> WORK TO COMPLETE:
a - Rewrite the paragraph of the hurricane scale text that begins "Category 1 storms usually cause" as a bulleted list, keeping its main facts.
b - List every sustained wind range that the hurricane scale text gives for Category 1, each with its unit.
c - Extend the hurricane scale text, starting right after its final sentence.

> TEXT PASSAGE:
++++++++

The five categories are described in the following subsections, in order of increasing intensity. Example hurricanes for each category are limited to those which made landfall at their maximum achieved category on the scale.

===Category 1===

Category 1
| Sustained winds | Most recent landfall |
| 33–42 m/s 64–82 kn 119–153 km/h 74–95 mph | Oscar in 2024 at landfall in Cuba |

Very dangerous winds will produce some damage

Category 1 storms usually cause no significant structural damage to most well-constructed permanent structures. They can topple unanchored mobile homes, as well as uproot or snap weak trees. Poorly attached roof shingles or tiles can blow off. Coastal flooding and pier damage are often associated with Category 1 storms. Power outages are typically widespread to extensive, sometimes lasting several days. Even though it is the least intense type of hurricane, they can still produce widespread damage and can be life-threatening storms.

++++++++

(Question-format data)

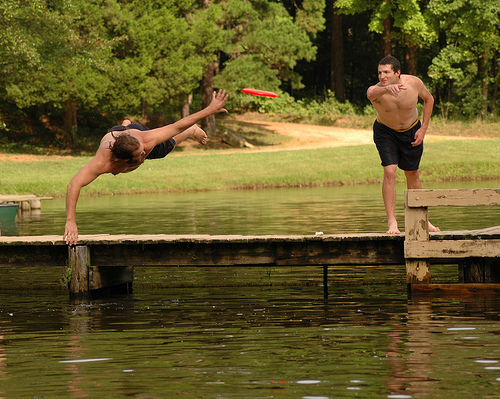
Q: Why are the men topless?
A: The men are swimming.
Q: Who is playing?
A: Two men.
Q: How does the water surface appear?
A: Smooth.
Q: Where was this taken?
A: At a lake.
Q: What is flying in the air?
A: A frisbee.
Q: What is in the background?
A: Trees.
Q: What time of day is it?
A: Day time.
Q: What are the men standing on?
A: A dock.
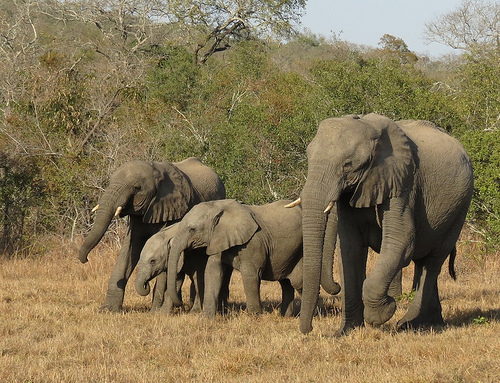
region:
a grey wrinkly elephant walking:
[77, 156, 224, 316]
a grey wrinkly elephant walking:
[130, 220, 207, 319]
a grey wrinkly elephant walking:
[168, 195, 318, 323]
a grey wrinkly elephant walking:
[287, 113, 465, 328]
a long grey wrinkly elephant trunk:
[77, 180, 134, 263]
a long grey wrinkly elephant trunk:
[133, 255, 155, 296]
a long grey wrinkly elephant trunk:
[170, 223, 188, 307]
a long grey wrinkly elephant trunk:
[320, 201, 340, 299]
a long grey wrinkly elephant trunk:
[302, 141, 327, 331]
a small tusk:
[287, 197, 302, 208]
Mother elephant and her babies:
[55, 87, 461, 353]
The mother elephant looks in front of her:
[300, 100, 472, 364]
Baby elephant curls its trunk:
[135, 236, 182, 318]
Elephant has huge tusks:
[283, 185, 348, 217]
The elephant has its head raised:
[60, 165, 245, 235]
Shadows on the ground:
[425, 296, 495, 336]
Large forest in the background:
[65, 15, 346, 91]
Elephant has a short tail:
[440, 206, 460, 276]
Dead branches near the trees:
[6, 4, 99, 85]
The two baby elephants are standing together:
[132, 217, 327, 331]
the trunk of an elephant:
[296, 179, 319, 341]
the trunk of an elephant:
[72, 206, 112, 267]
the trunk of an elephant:
[161, 244, 188, 311]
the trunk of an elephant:
[128, 272, 155, 298]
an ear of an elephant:
[148, 163, 188, 228]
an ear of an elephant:
[207, 203, 262, 253]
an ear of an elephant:
[359, 127, 416, 205]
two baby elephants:
[128, 213, 284, 320]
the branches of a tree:
[191, 8, 241, 50]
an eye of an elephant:
[339, 153, 359, 174]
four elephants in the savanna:
[65, 95, 480, 346]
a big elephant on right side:
[285, 101, 471, 346]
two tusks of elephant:
[277, 187, 343, 227]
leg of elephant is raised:
[350, 222, 414, 337]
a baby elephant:
[125, 211, 195, 327]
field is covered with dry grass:
[9, 252, 496, 379]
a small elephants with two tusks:
[63, 137, 185, 266]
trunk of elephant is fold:
[123, 227, 163, 304]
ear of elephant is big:
[343, 105, 421, 220]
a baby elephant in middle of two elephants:
[63, 128, 308, 325]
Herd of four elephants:
[79, 108, 474, 326]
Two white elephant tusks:
[278, 186, 344, 225]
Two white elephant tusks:
[85, 195, 126, 228]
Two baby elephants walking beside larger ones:
[122, 193, 317, 320]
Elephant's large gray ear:
[359, 115, 424, 211]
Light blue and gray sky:
[150, 3, 490, 52]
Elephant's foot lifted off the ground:
[344, 275, 410, 339]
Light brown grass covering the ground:
[15, 257, 497, 381]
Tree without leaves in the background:
[422, 1, 499, 61]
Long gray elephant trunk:
[292, 193, 327, 340]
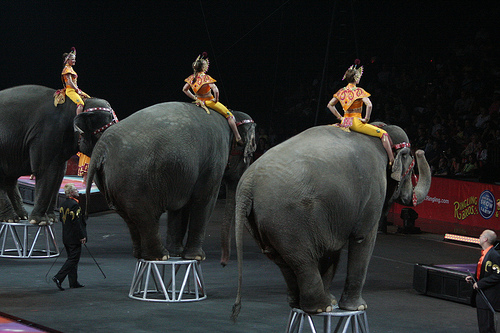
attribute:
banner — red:
[391, 177, 499, 231]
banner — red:
[388, 175, 499, 235]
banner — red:
[384, 170, 499, 238]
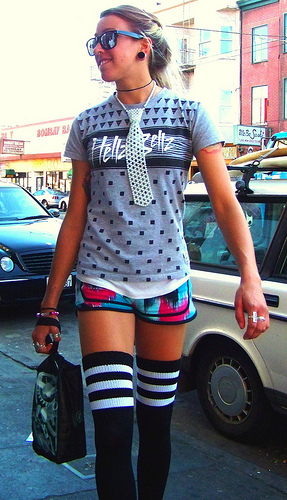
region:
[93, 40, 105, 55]
a nose with a nose ring in it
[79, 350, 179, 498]
black thigh highs with white rings around the top of them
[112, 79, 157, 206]
a white and black tie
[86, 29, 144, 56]
a black pair of refective sunglasses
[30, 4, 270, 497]
a woman with blond hair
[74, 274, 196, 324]
a pair of blue pink and black shorts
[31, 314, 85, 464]
a black hand bag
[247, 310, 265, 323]
a big silver ring on her left index finger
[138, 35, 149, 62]
ear with a stretched out earing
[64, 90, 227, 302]
t-shirt with hellz bellz on it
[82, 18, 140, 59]
large reflective sunglasses on woman's head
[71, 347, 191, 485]
over-the-knee socks with three stripes on top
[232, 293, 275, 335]
silver rings of different shapes on a hand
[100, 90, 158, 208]
tie composed of small white pearlized beads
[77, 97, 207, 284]
grey t-shirt with squares, stripes and triangles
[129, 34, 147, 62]
gold and black button earring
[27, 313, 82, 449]
handle of tote bag wrapped around woman's hand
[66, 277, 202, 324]
colorful shorts with black borders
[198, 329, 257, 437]
car wheel with hubcap of many spokes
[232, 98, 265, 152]
commercial sign perpendicular to building facade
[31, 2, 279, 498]
Girl walking on sidewalk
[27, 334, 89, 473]
Bag being held by girl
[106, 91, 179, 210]
necktie on girl's t-shirt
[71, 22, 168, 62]
Sunglasses on girl's face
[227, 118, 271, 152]
Business sign in background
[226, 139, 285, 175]
surfboards on car in background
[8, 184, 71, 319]
Black car behind girl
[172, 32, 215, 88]
Fire escape behind girl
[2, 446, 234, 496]
Sidewalk girl is walking on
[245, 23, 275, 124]
Building windows behind girl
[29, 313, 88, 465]
a black tote with graphic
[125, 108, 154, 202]
a black and white tie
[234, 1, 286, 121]
an old brick building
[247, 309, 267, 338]
silver colored costume jewelry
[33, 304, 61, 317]
beaded bracelet on wrist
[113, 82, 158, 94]
a cord choker necklace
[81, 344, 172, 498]
long black stockings with white stripes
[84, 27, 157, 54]
sunglasses are reflecting onlookers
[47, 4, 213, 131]
a woman with color treated hair smiles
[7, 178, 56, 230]
multiple automobiles are visible in the background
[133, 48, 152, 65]
Black gauged earring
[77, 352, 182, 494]
Black and white striped socks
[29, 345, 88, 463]
Black and white shopping bag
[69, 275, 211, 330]
Pink, blue and black shorts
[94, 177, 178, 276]
Black and grey shirt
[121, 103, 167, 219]
Black and white tie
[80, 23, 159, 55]
She is wearing black sunglasses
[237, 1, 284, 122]
Red brick building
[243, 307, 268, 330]
Silver ring on her pointer finger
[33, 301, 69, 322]
Two bracelets on her right arm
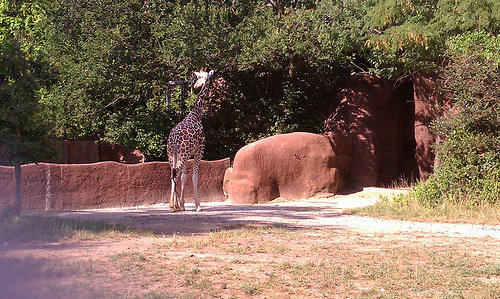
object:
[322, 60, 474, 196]
cave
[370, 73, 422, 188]
an entrance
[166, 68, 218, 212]
giraffe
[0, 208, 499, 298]
grass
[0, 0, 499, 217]
forest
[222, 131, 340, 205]
wall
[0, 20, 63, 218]
tree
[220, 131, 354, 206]
rock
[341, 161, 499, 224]
bush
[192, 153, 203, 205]
leg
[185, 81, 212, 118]
neck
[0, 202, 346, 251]
shadows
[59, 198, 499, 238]
ground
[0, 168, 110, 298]
dust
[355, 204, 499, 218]
grass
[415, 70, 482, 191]
wall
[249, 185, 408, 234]
pathway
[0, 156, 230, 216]
wall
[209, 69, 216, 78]
ear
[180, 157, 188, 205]
leg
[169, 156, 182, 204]
leg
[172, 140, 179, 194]
tail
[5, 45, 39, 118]
leaves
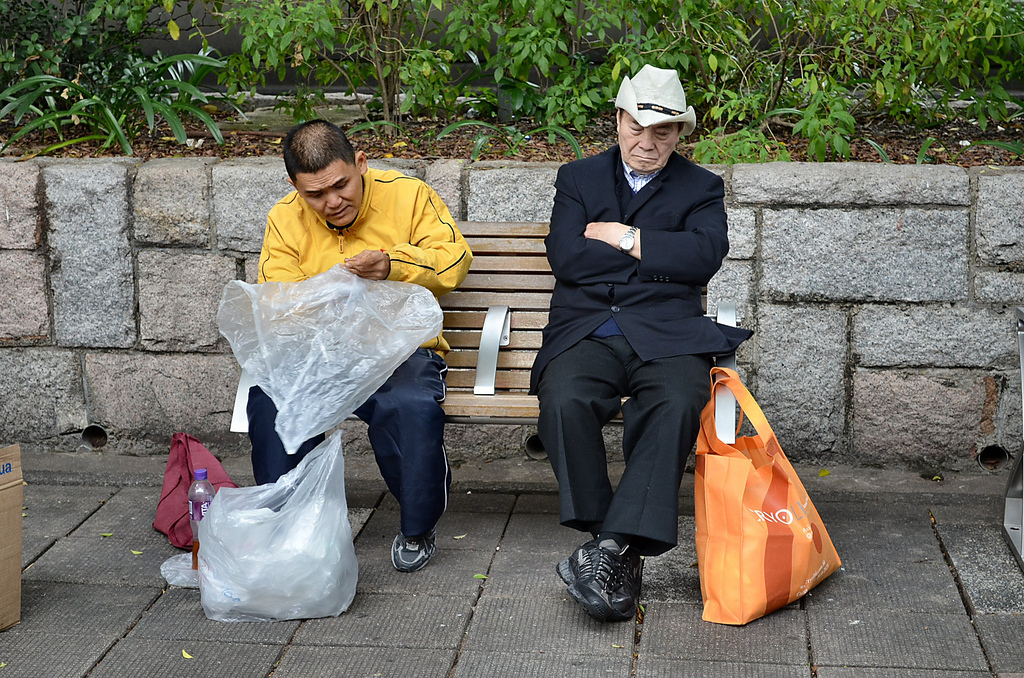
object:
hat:
[609, 61, 698, 138]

++++++++

> PER-TASK ANSWERS:
a -
- Most well-constructed permanent structures usually suffer no significant structural damage.
- Unanchored mobile homes can be toppled.
- Weak trees can be uprooted or snapped.
- Poorly attached roof shingles or tiles can blow off.
- Coastal flooding and pier damage often occur.
- Power outages are typically widespread to extensive and sometimes last several days.
- Although this is the least intense type of hurricane, it can still cause widespread damage and threaten lives.

b -
- 33–42 m/s
- 64–82 kn
- 119–153 km/h
- 74–95 mph

c -
Hurricanes that peaked at Category 1 intensity and made landfall at that intensity include: Juan (1985), Ismael (1995), Danny (1997), Stan (2005), Humberto (2007), Isaac (2012), Manuel (2013), Earl (2016), Newton (2016), Nate (2017), Barry (2019), Lorena (2019), Hanna (2020), Isaias (2020), Nicholas (2021), Pamela (2021), Julia (2022), Nicole (2022), Debby (2024), and Oscar (2024).

===Category 2===

Category 2
| Sustained winds | Most recent landfall |
| 43–49 m/s 83–95 kn 154–177 km/h 96–110 mph | Francine in 2024 at landfall near Morgan City, Louisiana |

Extremely dangerous winds will cause extensive damage

Storms of Category 2 intensity often damage roofing material, sometimes exposing the roof, and inflict damage upon poorly constructed doors and windows. Poorly constructed signs and piers can receive considerable damage and many trees are uprooted or snapped. Mobile homes, whether anchored or not, are typically damaged and sometimes destroyed, and many manufactured homes suffer structural damage. Small craft in unprotected anchorages may break their moorings. Extensive to near-total power outages and scattered loss of potable water are likely, possibly lasting many days.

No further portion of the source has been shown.